— GETOONDE TEKST —
%%

De aan het bod ten grondslag liggende motieven en de voornemens met betrekking tot het voortzetten van de activiteiten en de plaats van vestiging van de doelvennootschap en, voor zover beïnvloed door het openbaar bod, van de bieder. Indien dat mogelijk is voor de bieder worden deze voornemens voorzien van een cijfermatige onderbouwing, welke in het bijzonder betrekking hebben op de financiële vooruitzichten van voortzetting van die activiteiten.
(…)
Bijlage B
Bijzondere gegevens inzake het volledig bod
§ 1 Gegevens betreffende het openbare bod
(…)
4.
Een duidelijke motivering van de aangeboden prijs of ruilverhouding, bedoeld onder 1 waaronder:
4.1
de overwegingen en prognoses welke voor de bieder de hoogte van het volledige bod hebben bepaald, een cijfermatige onderbouwing van deze overwegingen en prognoses, alsmede de wijze van berekening van de prijs of ruilverhouding;
(…)

%%

— OPDRACHTEN —
**a.** Noem alle onderdelen die volgens punt 4.1 van de tekst over het openbaar bod moeten worden vermeld.
**b.** Welk opschrift draagt Bijlage B in de tekst over het openbaar bod?
**c.** Schrijf een vervolg op de tekst over het openbaar bod, te beginnen na het laatste getoonde onderdeel.

— GEGEVENSUITTREKSEL —
%%

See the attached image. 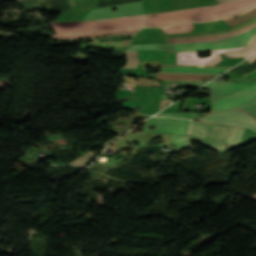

%%

— ANTWOORDEN PER OPDRACHT —
**a.**
- de overwegingen en prognoses welke voor de bieder de hoogte van het volledige bod hebben bepaald
- een cijfermatige onderbouwing van deze overwegingen en prognoses
- de wijze van berekening van de prijs of ruilverhouding

**b.** Bijzondere gegevens inzake het volledig bod

**c.**
§ 2. Gegevens betreffende de bieder en de doelvennootschap
(…)
2.
Indien ter beschikking van de bieder: gegevens omtrent het vermogen en de resultaten van de doelvennootschap met inbegrip van:
(…)
2.3.
financiële gegevens omtrent het lopende boekjaar die in ieder geval de gegevens dienen te omvatten die, voor zover van toepassing, (…) algemeen verkrijgbaar zijn gesteld;
(…)”
Overwegingen
1.
Bevoegdheid van het College
Tegen een besluit tot goedkeuring van een biedingsbericht als bedoeld in artikel 5:76 en 5:77 Wft kan, gelet op artikel 7:1, eerste lid, onder c, en op artikel 8:6, eerste lid, Awb, in samenhang met Bijlage 1 (Regeling rechtstreeks beroep) en met artikel 4, Hoofdstuk 2, van Bijlage 2 (Bevoegdheidsregeling bestuursrechtspraak) bij de Awb, geen bezwaar worden gemaakt, maar kan rechtstreeks beroep worden ingesteld bij het College.
Het College is derhalve bevoegd het beroep tegen het bestreden besluit te behandelen.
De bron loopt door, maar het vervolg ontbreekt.